Two considerations, then, we may bear in mind; one is, that of the reasonableness and propriety of Christian creeds. This indiscriminate denunciation of them is not wise. It is one of the flurries of the present age, but will not endure the long run of theological investigation. Creeds may not all be written, but they will exist, even with those who denounce them. The logic of fact and human experience effectually settles this, so that a further superfluity of breath on this subject does not seem to be really needed.
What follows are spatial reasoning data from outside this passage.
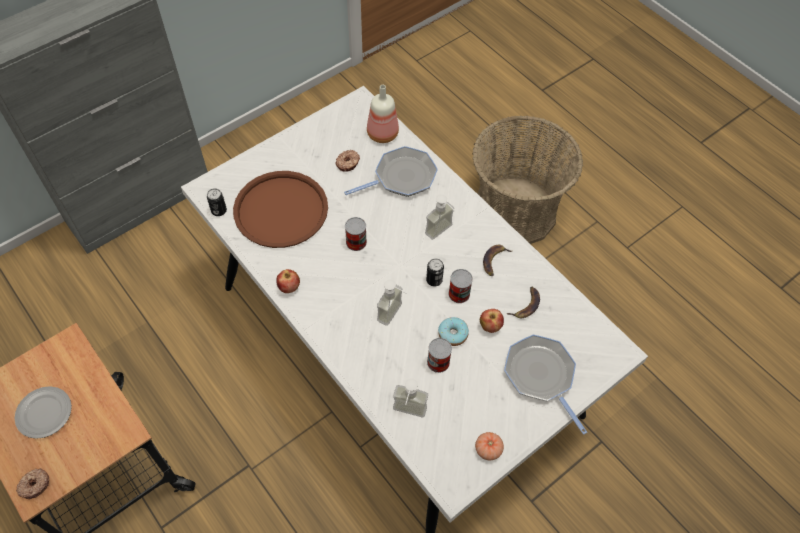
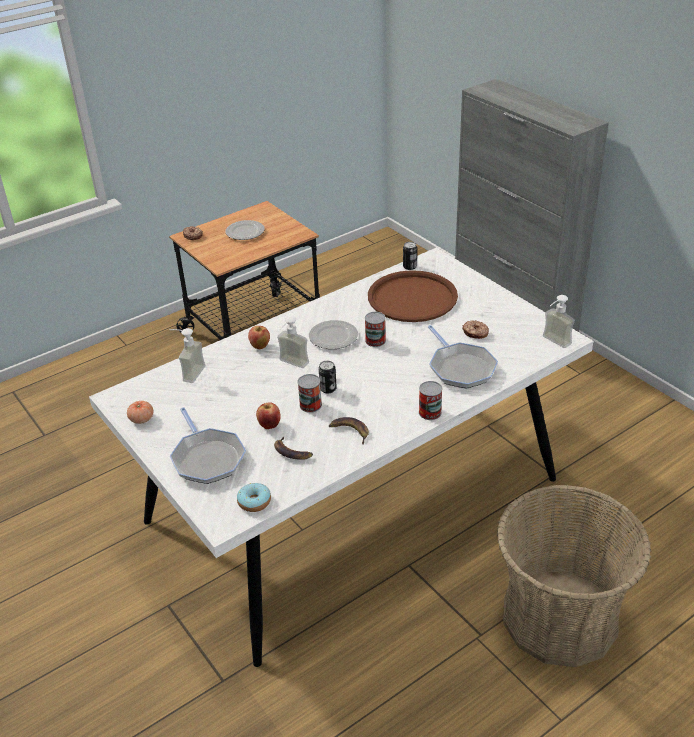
camera: 95 degrees right, 20 degrees down
(289, 287) = (326, 306): apple -> apple (260, 346)
(347, 279) = (333, 337): none -> plate
(383, 135) = (520, 354): bottle -> none
(438, 362) = (236, 390): can -> can (430, 412)
(442, 233) = (387, 395): soap dispenser -> soap dispenser (552, 343)
(453, 334) = (264, 400): donut -> donut (254, 502)
(541, 376) = (207, 458): frying pan -> frying pan turned 90 degrees clockwise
A faith in the unseen that is most in accordance with nature, human intuitions, sound philosophy, and the Word of God, is the one after which all souls may rightfully seek.
Next, of the Universalist creed, let us understand that it is not only a theological affirmation, but a constant teacher of the most thorough virtue,—a call to the purest, highest, and most heavenly life. The Universalist Church needs nothing so much as to be vitalized by its spirit; the world needs nothing more than this vitality for its present salvation.